Should Old Acquaintance Be Forgot
by Meghan Berneking Isaacs
Whether it’s puckering up with a lover (or stranger) at midnight, popping bubbly, or watching the ball drop in Times Square, traditions govern us on New Year’s Eve, and those pertaining to music hold fast as the strongest, most unbreakable rituals. Singing “Auld Lang Syne” is almost mandatory, and many people relish fond memories of listening to or watching the Vienna Philharmonic perform on New Year’s Day.
Here at Music Hall, the Orchestra has been performing concerts on New Year’s Eve since at least 1965. These concerts cap off a busy season for the Orchestra after several weeks of performances ranging from Holiday Pops to The Nutcracker with Cincinnati Ballet. The continuation of the holiday season means Music Hall is still bedecked with greenery and lights, providing a festive ambience to match the opulent mood. Despite the less formal, celebratory atmosphere (or perhaps because of it), audiences can’t resist dressing to the nines, making New Year’s Eve at Music Hall “the classiest party in town.”
“I know from great experiences that Music Hall is a magical place to celebrate the coming year with your spouse, significant other, friends and family,” said CSO Vice President of Communications Chris Pinelo. “It’s romantic, refined and a lot of fun.”
New Year’s Eve concerts around the world often provide revelers an opportunity to delight in popular classics (Strauss’ waltzes, anyone?). The CSO has taken advantage of this worldwide tradition by performing beloved works such as Beethoven’s Ninth Symphony and the aforementioned Strauss waltzes for New Year’s Eve concerts in years past. More recently, the repertoire for New Year’s Eve with the Cincinnati Pops involves various displays of pops and especially jazz. The leitmotif for each year varies, with recent themes such as “The Big Easy” or “Fly Me to the Moon” hinting at the music itself (favorites from Louis Armstrong and Frank Sinatra, respectively). These concerts often showcase artists new to Music Hall’s stage. For instance, just last year, songstress Morgan James made her Pops debut on New Year’s Eve.
One would be hard-pressed to argue that Music Hall isn’t an icon. Since its construction in 1878, Music Hall has been the center of Cincinnati life and culture. From hosting countless world-class musical performances to presidential rallies, Music Hall represents all that Cincinnati has accomplished and all that is yet to come. How appropriate, therefore, to make it a place for the community to gather and celebrate new beginnings.

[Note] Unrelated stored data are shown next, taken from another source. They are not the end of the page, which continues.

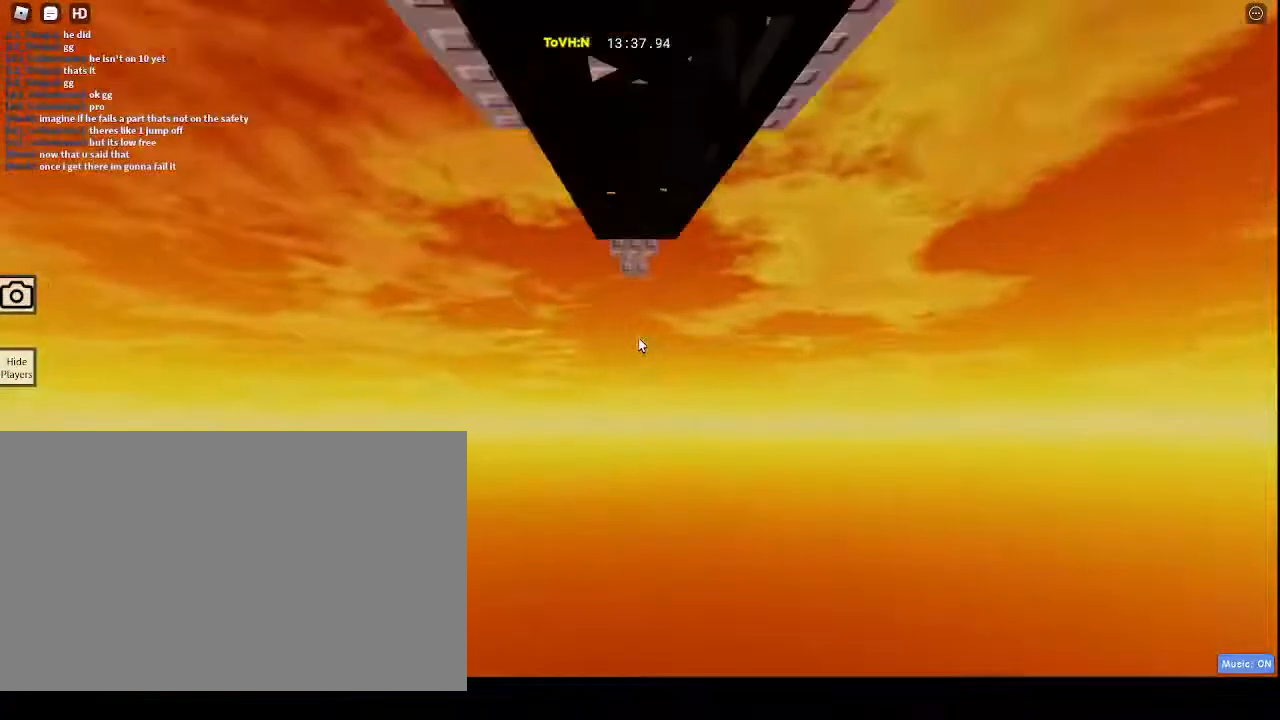
{"keys": [], "mouse": [], "events": []}
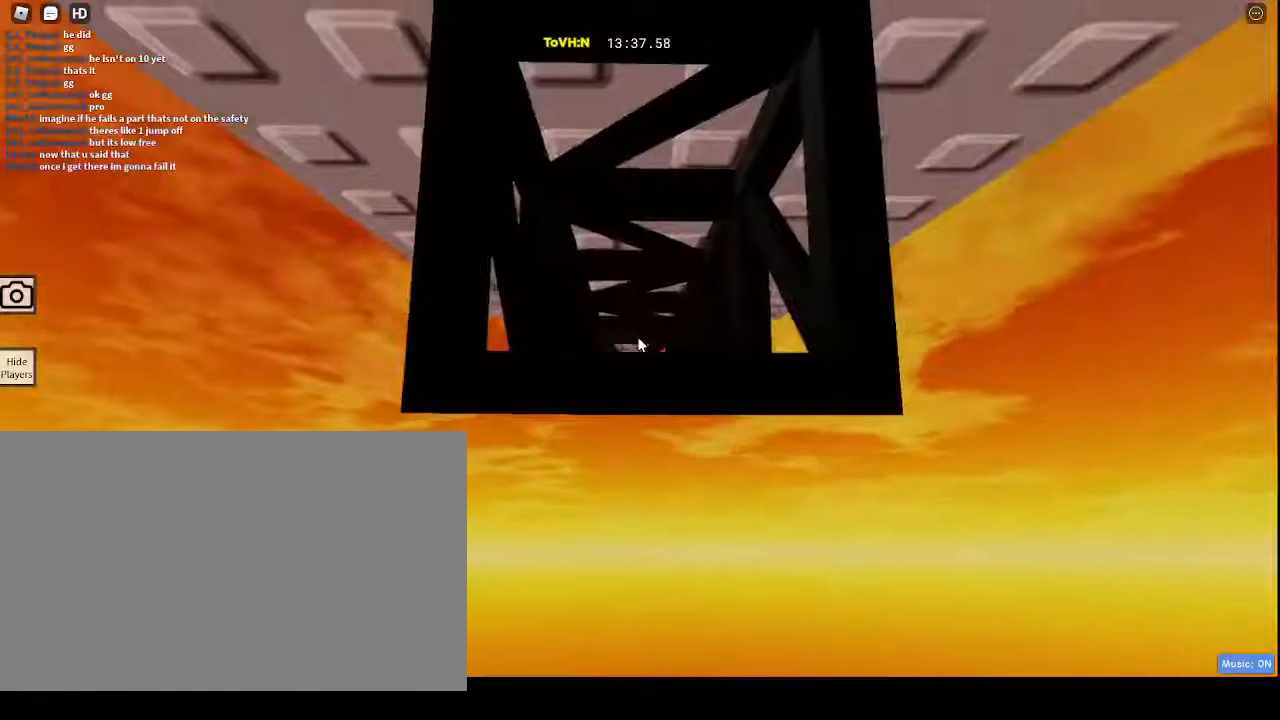
{"keys": ["w"], "mouse": [], "events": [[150, "space", "down"], [150, "w", "down"], [383, "space", "up"]]}
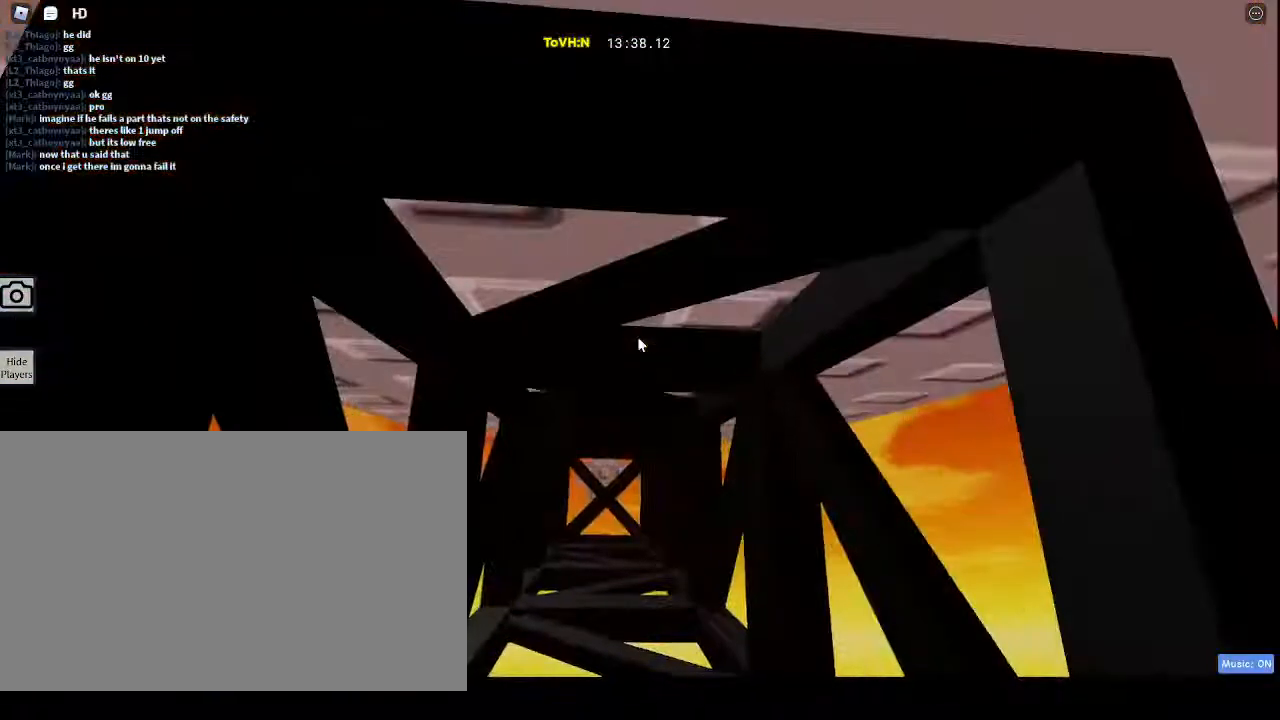
{"keys": ["d", "space", "w"], "mouse": ["right"], "events": [[117, "mouse_right", "down"], [183, "d", "down"], [400, "space", "down"]]}
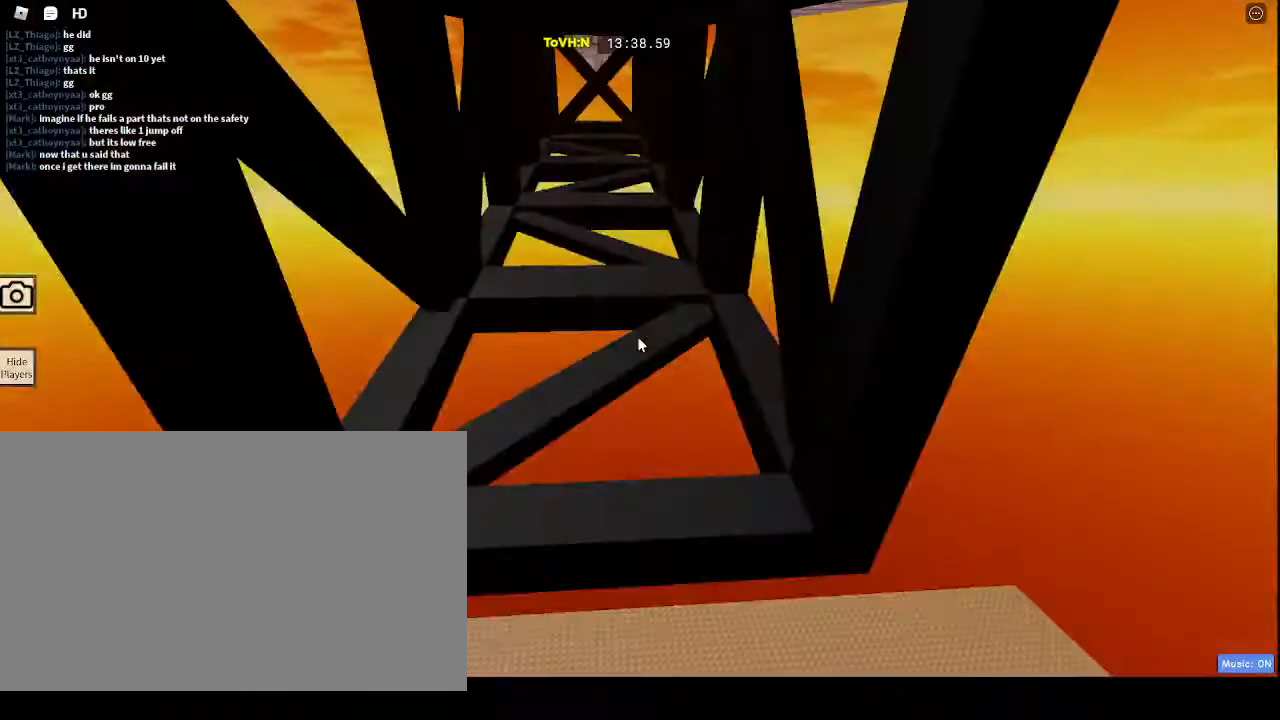
{"keys": ["d", "space", "w"], "mouse": ["right"], "events": []}
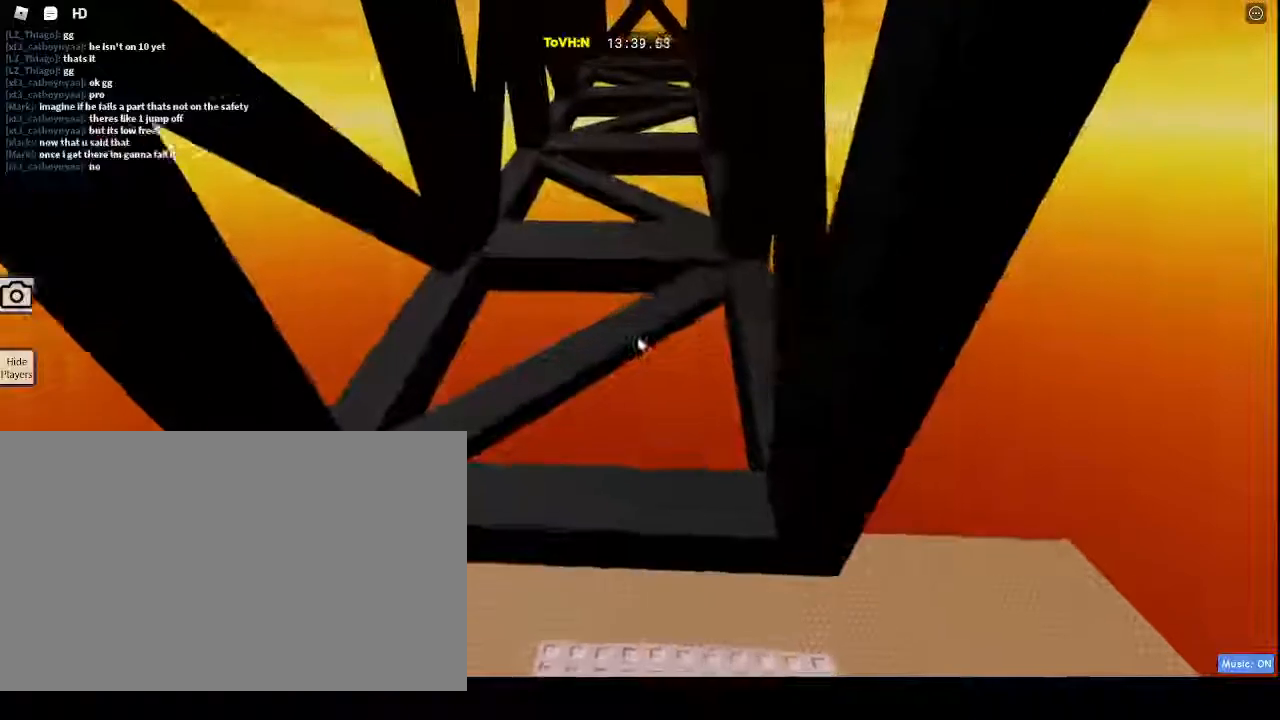
{"keys": ["d", "space", "w"], "mouse": ["right"], "events": []}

For many years the Orchestra hosted a New Year’s Eve Ball to accompany the concert performance. Partygoers (musicians and audiences alike) would continue the merriment in the Music Hall Ballroom for dinner, dancing and a champagne toast at midnight. While no longer an annual tradition, the Ball remains a favorite memory of many Cincinnatians. These days, lively restaurants and bars surround Music Hall, giving concertgoers countless options for their countdown to midnight.
New Year’s Eve is a time for nostalgia as well as reflection. We use the opportunity to look back at the past year in all of its joys and trials. Sometimes we smile and laugh with these memories; sometimes the year was just plain tough. There’s a reason we sing “Auld Lang Syne,” which translates literally to “old long since,” or more colloquially to “days gone by.” The lilting Scottish tune only adds to its wistfulness. But no matter what last year brought with it, New Year’s Eve is always a time of hope—and even more than hope, resolve—that things will be better next year. Music gives voice to this resolution, so when the Orchestra performs on New Year’s Eve and wraps “Auld Lang Syne” in full orchestral splendor, those present start the new year with a keen sense of unity and, therefore, optimism.
This year’s New Year’s Eve concert with the Pops features the return of vocalist Ryan Silverman, who will perform suave “cocktail hour” classics with a healthy dose of New Year’s Eve enchantment with the Orchestra. And yes, there will certainly be a singing of “Auld Lang Syne.”